▶ _Work instruction 1_
In the blog post about a frustrating day, how many counter people does the writer's post office have?
▶ _Work instruction 2_
Transcribe everything from "Unfortunately, today I" down to "in the winter." in the blog post about a frustrating day.
▶ _Work instruction 3_
Go on with the blog post about a frustrating day, picking up after its last sentence.
*** Text segment ***
Bitch.

Unfortunately, today I was the bitch.
This day was just really unpleasant from the moment I was awakened at 8am by some noise that I thought was a chainsaw. It was loud, obnoxious, and shattered my delicate sleep on the one day I get to stay in bed and snooze. This noise continued for over two hours. I never figured out what, exactly, it was because the trees in front of my apartment have way too many leaves. I can spy so much better in the winter.
I got to work already irritated. I was tired, I have no clean clothes, and as much as I like the sleeping-in part of a closing shift, I hate closing. I just feel like I'm playing catch-up all day.
Twenty minutes before a meeting I ran to the PO to mail off some books. I have, in the past week, developed a serious dislike of my post office. It's really busy, there are only three counter people, and they are s o o o o s l o o o o o w. Most of them are nice enough, but that's part of their problem--they should stop chatting and get a move on. I just watch them gabbing away and I'm like, "There is no way someone can talk that much for an entire shift. What exactly IS their hiring process? Do they stick the person in a room and see how long they can carry on a conversation with themselves?"
So, I have twenty minutes. I am the second person in line. Two of the clerks are in transactions with people that take the ENTIRE TIME. Finally the guy in front of me heads to the third clerk. And, finally--after, mind you, TEN people have lined up behind me--the third window is clear. As I start to walk to it, the woman takes out a sign. Window Closed. The hell? I sigh, go back to line. Wait another minute before it becomes apparent that I'm going to be late if I stay any longer.
*** End of Text segment ***
*** Supplied data ***
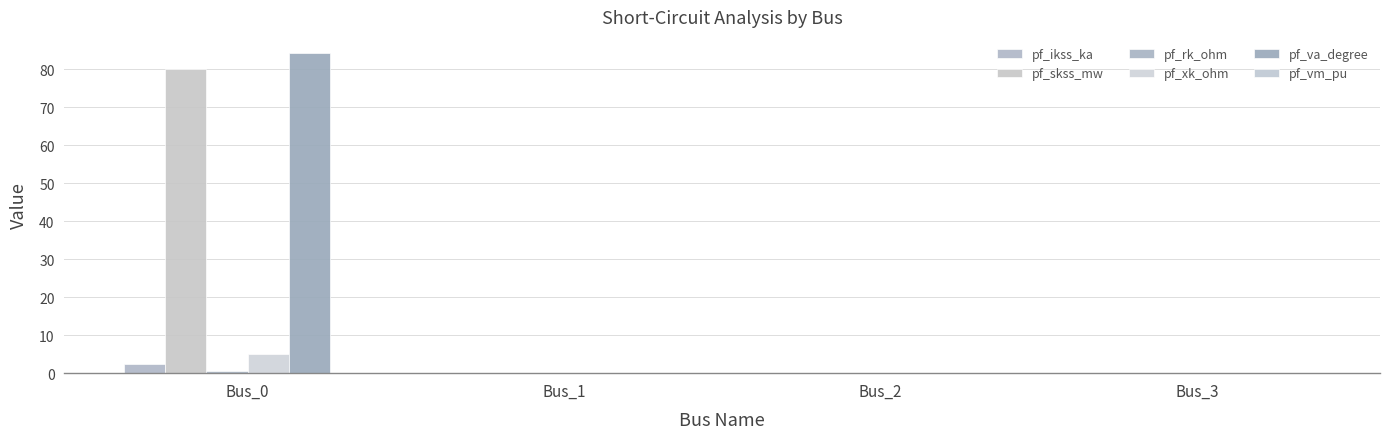

How many groups of bars are there?

4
*** End of Supplied data ***
▶ _Response area 1_
Three.

▶ _Response area 2_
Unfortunately, today I was the bitch.
This day was just really unpleasant from the moment I was awakened at 8am by some noise that I thought was a chainsaw. It was loud, obnoxious, and shattered my delicate sleep on the one day I get to stay in bed and snooze. This noise continued for over two hours. I never figured out what, exactly, it was because the trees in front of my apartment have way too many leaves. I can spy so much better in the winter.

▶ _Response area 3_
I mean, that's just ridiculous. But it's not like the PO is really a real business. It's not like I can be like, "I've had such bad service and had to wait 35 minutes, I'm not going there anymore." I have to go there. I suppose I could use UPS or FedEx, but that just wouldn't make sense for what I'm mailing (i.e. books). I mean, I've learned not to go after four or around noon, but 2:30 on a Tuesday shouldn't yield a twenty minute wait when I only had one person in front of me. GRRRR.
I get back for my meeting, go to lunch, and proceed to get in an entirely ridiculous argument with my sister because I'm so agitated that she's the easiest person to yell at.
I finally calm down by closing time. But that doesn't go easily and I'm stuck in the freaking basement for twenty minutes rebooting a computer that wasn't properly shut down. I finally leave quite late and decide to grab take-out from this cafe across the street.
And this is where I turn into a raging bitch.
This cafe--they are slow. They are SO slow that I rarely go there, never would order a cooked item, and god forbid someone in front of you wants one of their specialty frozen yogurts, where they mix it themselves. Since all I want is a salad, I figure I'm fine.
WRONG WRONG WRONG.
Three people in front of me order fro-yo.
I order salad with a side of hummus.
Two people behind me order fro-yo.
The woman just keeps taking people's orders without making any move to the kitchen. Finally another woman appears.
The first woman makes the LAST people's yogurts. Then starts on the first people's. I am doing the crossword, trying to ignore my grumbling stomach.
Finally I go stand by the counter, waiting for them to acknowledge me. More people come in for yogurt.
"Um....can I please get my salad?"
I would say at least fifteen minutes and six customers have gone by.
"Oh, this is yours?"
It's been sitting there, with the hummus, on the back counter.
"Yes..." I say through gritted teeth. I mean, really. Was I supposed to guess that it was ready? Is it really my part of this equation to have to ask my salad?
"Oh, do you want dressing?"
"No, I'll just take it, thank you."
She meanders over to the plasticware.
"I don't need that. Just the salad."
"Napkin? You sure you don't want dressing?"
"No. I just. want. my. salad."
I'm sure I look like a raging bitch, but seriously? I'm hungry. I've ordered dinner. It's ten o' fucking clock. I really think that the frozen yogurt could have waited a minute because those people have OBVIOUSLY ALREADY EATEN DINNER and were AFTER me.
I finally get home and flick on the kitchen light, which promptly blows out. Fabulous.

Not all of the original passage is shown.